Она нам тоже рассказывала свои похождения: как раз, когда она жила в няньках, один чиновник предлагал ей банку помады, две пары бумажных чулок и два двугривенных.
— Ах, Уля, какая ты дура! Зачем не взяла?.. Могла бы купить себе две куклы…
— Да, барышня, а матушка-то?..
— Она не узнала бы.
— Нет, барышня, узнала бы! Он все просил меня поцеловать его, а если мужчину поцелуешь — беда: все узнают!
— Отчего же?.. Я сама видела, как тебя сколько раз Лука целовал, а ведь ничего…
— Вы не знаете, барышня, что я хочу сказать! — отвечала таинственно Уля.
— Ах, скажи, голубушка Уля!
И мы ближе подвигались к ней. Она с важностью рассказывала нам, как одна ее приятельница взяла от кого-то подарок и как потом мать била ее и выгнала от себя.
— А почем же она узнала, Уля?
Уля улыбнулась.
— Ах, какие вы глупые, барышни!..
Маменька стала по вечерам посещать детскую благодаря Кириле Кирилычу, который иногда приходил побеседовать с тетеньками. Если он с ними шутил — маменька сердилась, если с нею — сердились тетушки, словом, между ними ладу никогда не было… Нельзя сказать, чтоб посещения маменьки улучшили наше положение: чтоб мы ее не беспокоили, гувернантка тотчас же укладывала нас спать, если же было еще очень рано, то расставляла нас по углам, и детская начинала походить на фамильный склеп, украшенный статуями. Маменьку нисколько не поражала могильная тишина нашей комнаты, и только при нашем нечаянно прыснувшем смехе она с удивлением спрашивала:
— Разве дети не спят?
— Нет еще, — отвечала гувернантка с гордостью:— они сегодня наказаны.
Маменька, обратив иногда внимание на своих детей, удивлялась, что они растут, как другие… В самом деле, мы крепли в борьбе и росли на славу…
Сестра Софья росла всех заметней и, несмотря на старания держать ее, как девочку, начала обращать на себя внимание мужчин… Ей было 14 лет, а талия ее не знала еще прикосновения корсета, что, может быть, способствовало ее скорому развитию. Коротенькое платье, вечно узкое, панталоны, которые иногда были шире платья и которых фасон, кажется, был взят с матросских, маленькая пелеринка, едва закрывавшая ее пышные плечи, — вот костюм сестры. Огромные волосы ее, расчесанные на две косы, доходили до колен, лицо отличалось необыкновенной свежестью, взгляд привлекательностью… Раз, когда я в зале держала маменьке шерсть, к ней пришла одна бедная дама и просила ее крестить, объявив, что крестным отцом обещал быть Кирило Кирилыч. Увидав сестру Софью, которая в то время проходила через залу, дама сказала:
— Ну, Марья Петровна! Как ваша Софья Андреевна выросла, как похорошела! Вот невеста, так невеста!

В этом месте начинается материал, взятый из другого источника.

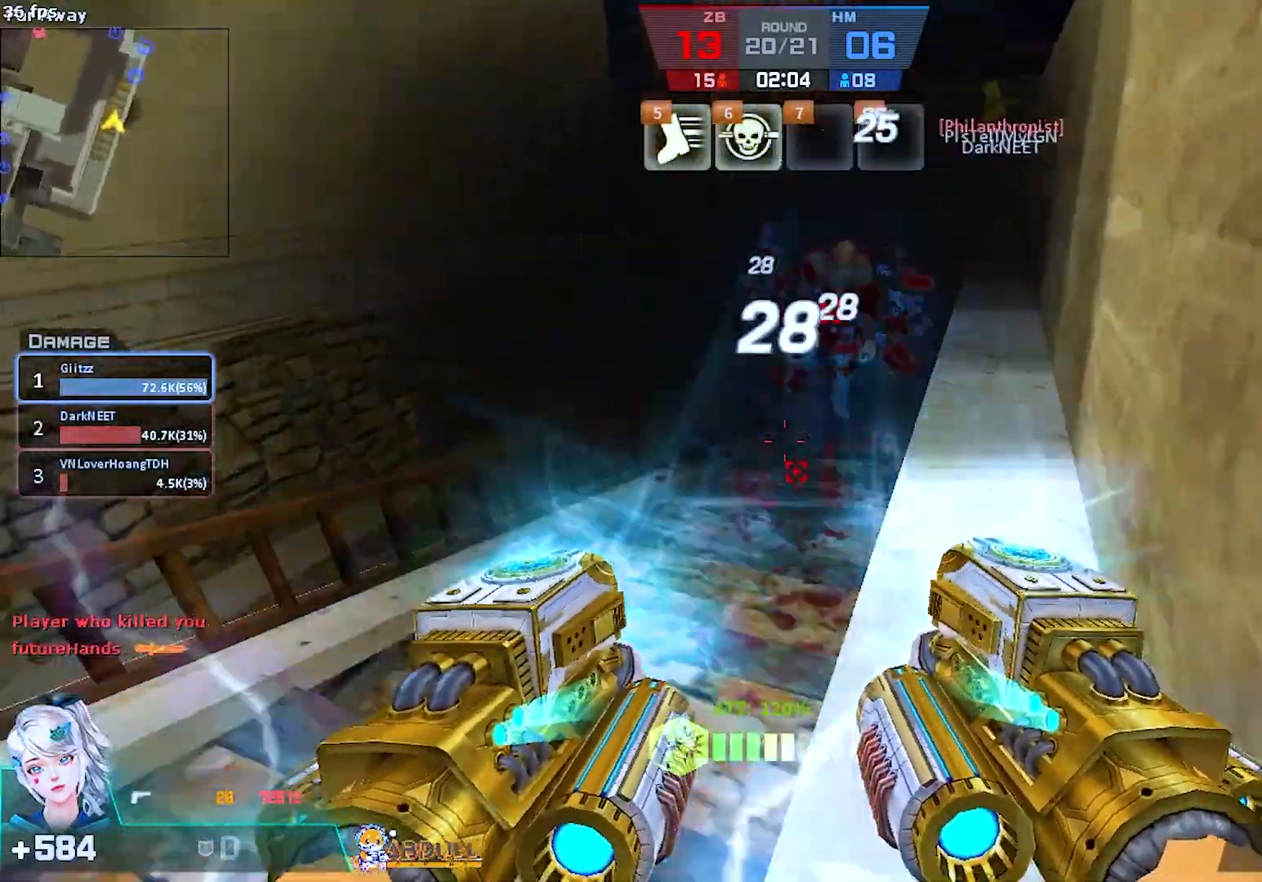
{"keys": [], "mouse": ["left"], "events": [[83, "w", "up"], [117, "d", "up"]]}
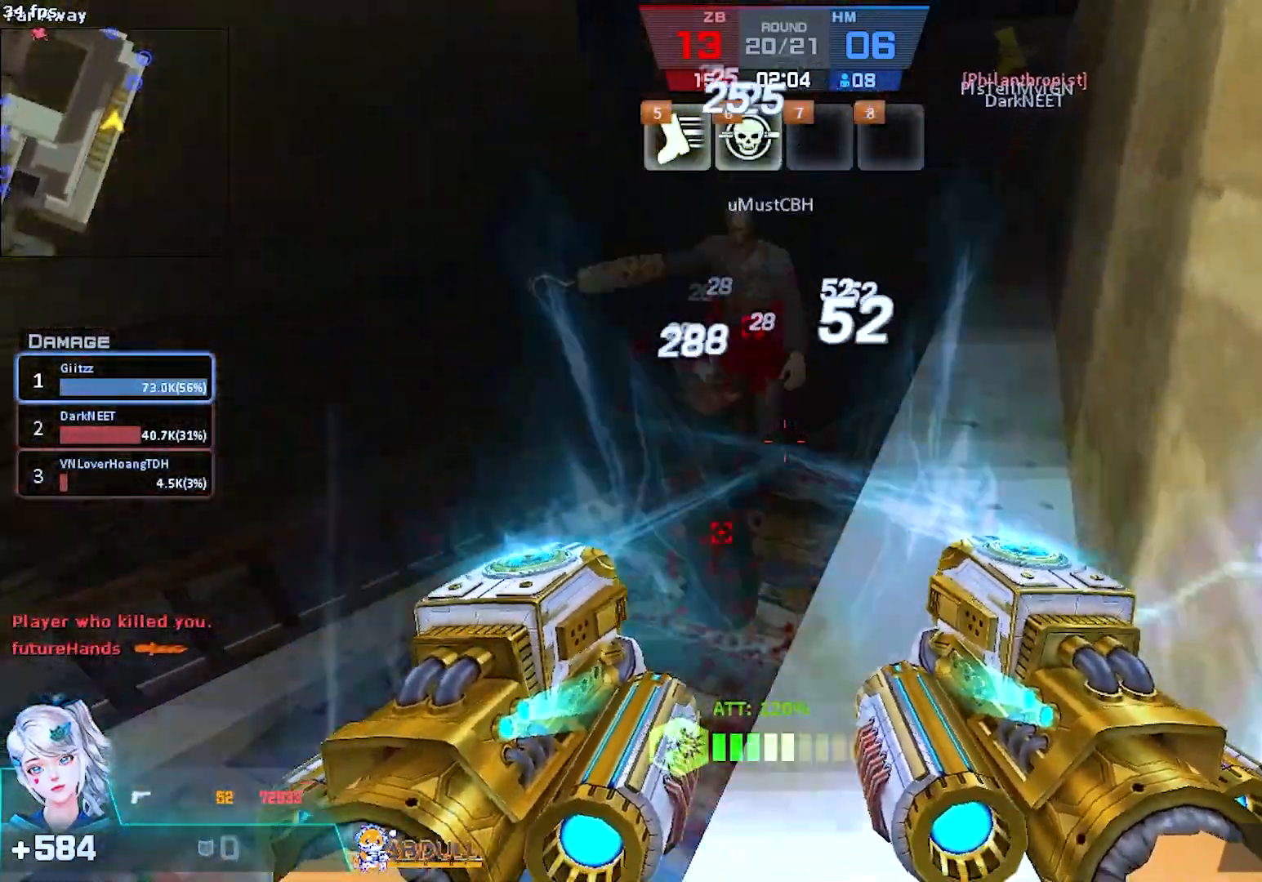
{"keys": ["s"], "mouse": ["left"], "events": [[150, "s", "down"]]}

Маменька изменилась в лице и, пристально осмотрев свою дочь с ног до головы, с сердцем сказала:
— Да что им делается, мать и отец трудись, а они только толстеют!
— Ну, Марья Петровна, недолго вам потрудиться для нее, я думаю, Софье Андреевне уж есть у вас женишки на примете, чем не пара вот хоть Кирило Кирилыч? Слава богу, станет чем прокормить жену и детей.

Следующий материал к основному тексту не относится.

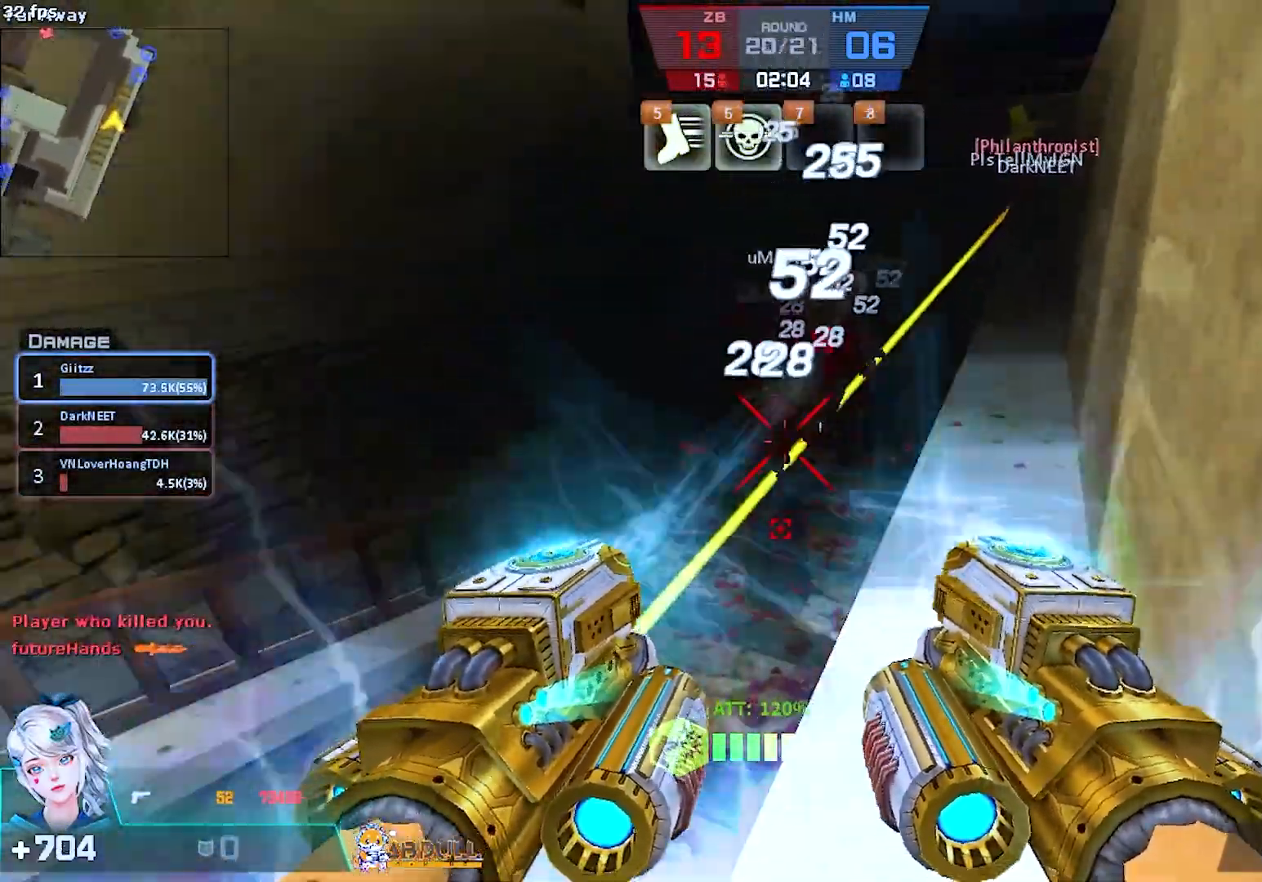
{"keys": [], "mouse": ["left"], "events": [[67, "s", "up"]]}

Удар в лоб, сопровождаемый словами: ‘Гляди, спускаешь!’ вывел меня из напряжения, с которым я слушала разговор, руки мои невольно опустились, и (только тогда) моток действительно спутался. Маменька очень внимательно занялась его распутыванием…
Я все передала сестрам, но недолго мы трунили над Софьей, называя ее невестой Кирила Кирилыча: маменька, отговорившись слабым здоровьем, послала ее вместо себя крестить с Кирилом Кирилычем…
Зимой мы никогда не имели моциону, и если б сами тихонько не бегали на двор, где, точно сорвавшись с цепи, прыгали, валялись в снегу, кувыркались, то могли бы задохнуться от дурного воздуха в детской. Но летом, во время каникул, когда гувернантка отдыхала от тяжких трудов воспитания, мы два месяца наслаждались полной свободой: нам брали билет в один публичный сад, каждое утро нас отводили туда и оставляли без всякого присмотра. И если даже пойдет дождь и сделается буря, за нами не приходили раньше, чем следовало нам возвратиться домой… Братья наводили ужас на всех: лазали на деревья, на крыши беседок, — все рушилось, к чему они прикасались… Я очень часто принимала участие в их играх, обыкновенно разыгрывая роль жертвы, которую хотят похитить разбойники (то есть братья), а другие мальчики представляли казаков, которые иногда, разгорячась, не шутя начинали драться с разбойниками. Тогда жертва принималась разнимать… Но ни чем нельзя было убедить их, как петухи, отдохнув, они опять кидались друг на друга, и только изнеможение прекращало битву…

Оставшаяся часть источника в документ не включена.